At 8/6/10 11:03 PM, Blogger marianicebarth said...

Posso afirmar a vocês que esta narrativa foi contada exatamente como aconteceu. Só mais um detalhe que me lembrei só depois de publicada a postagem:
Tinha em minha classe uma aluna nova, recém-chegada de outra cidade. Era muito bonita (para a época), chamada Heloísa. Olhos azuis, cabelos louro-cinza, claríssimos, coisa rara em , imagine uma menininha de dez anos. Era muito delicada, seriazinha e tinha uma voz suave e macia. Era reservada e calada e todas as outras meninas brigavam pela amizade dela entre si.
Mas nesse dia ela resolveu vir conversar comigo na hora do recreio. Logo em seguida aconteceu o caso do bilhete da Odete. Talvez tenha sido um caso de ciúmes da outra. O que vocês acham?
E durante a briga, a "fortona" Odete gritava aquela história do espiritismo da minha família...
O que também não era verdade.

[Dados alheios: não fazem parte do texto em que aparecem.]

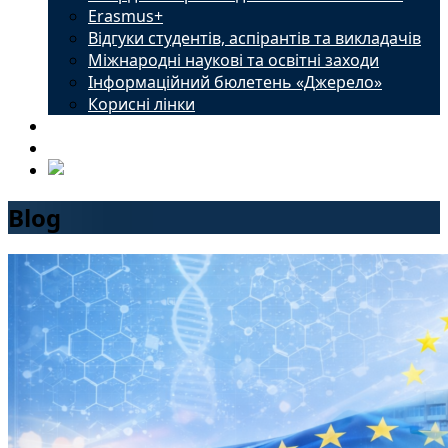
Erasmus+
Відгуки студентів, аспірантів та викладачів
Міжнародні наукові та освітні заходи
Інформаційний бюлетень «Джерело»
Корисні лінки
Новини
Контакти
Blog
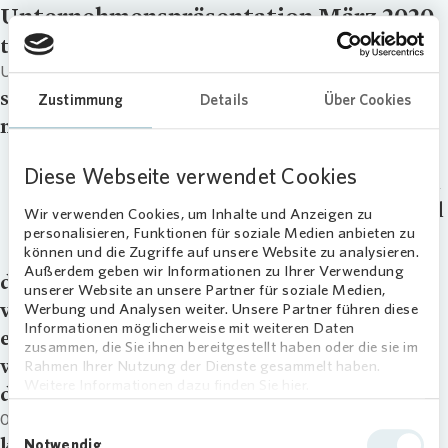
Unternehmenspräsentation März 2020
title
Unternehmenspräsentation März 2020
signup
Zustimmung
Details
Über Cookies
master_download
Unternehmenspräsentation März 2020 |
Diese Webseite verwendet Cookies
05.03.2020 | Full Year Roadshow Morgan
Stanley, London (Virtual Roadshow) Full
Wir verwenden Cookies, um Inhalte und Anzeigen zu
personalisieren, Funktionen für soziale Medien anbieten zu
Year Roadshow Bank of America,...
können und die Zugriffe auf unsere Website zu analysieren.
Außerdem geben wir Informationen zu Ihrer Verwendung
downloads
unserer Website an unsere Partner für soziale Medien,
video
Werbung und Analysen weiter. Unsere Partner führen diese
Informationen möglicherweise mit weiteren Daten
external_link
zusammen, die Sie ihnen bereitgestellt haben oder die sie im
webcast
Rahmen Ihrer Nutzung der Dienste gesammelt haben.
Weitere Informationen dazu finden Sie hier.
date
05.03.20
Einwilligungsauswahl
kategorie
Notwendig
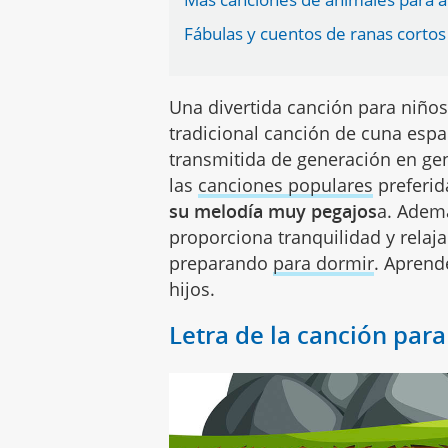
Fábulas y cuentos de ranas cortos
Una divertida canción para niño
tradicional canción de cuna esp
transmitida de generación en ge
las
canciones populares
preferid
su melodía muy pegajos
a. Ademá
proporciona tranquilidad y relaja
preparando
para dormir
. Aprend
hijos.
Letra de la canción para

Não era toda a família. Papai e Edna e Belinha eram espíritas, mamãe, ecumênica e o resto católico. Eu, nesse tempo, era "pau-mandado"... Ia à igreja católica porque mamãe mandava, mas nunca me senti muito à vontade lá. Não sentia sinceridade nos "fiéis". achava que eram todos uns "infiéis"...

 
At 9/6/10 12:07 PM, Anonymous primacaçula said...

Mamãe disse que quando tinha 7 anos resolveu jogar seu livro de orações e o terço fora. Naquele dia sonhou com um anjo que lhe pedia nunca deixar de ir à Igreja.
"Fantasia de menina com complexo de culpa"?
Quem saberá?

Engraçado as meninas disputarem a amizade da mais bonita. Talvez por serem crianças ainda. A experiência que tenho com a Cláudia, minha sobrinha e a Priscila, minha filha é o do afastamento das meninas por não quererem correr o risco de se sentirem menos bonitas.

Que importa a beleza física, não? Nessa idade elas pensam assim.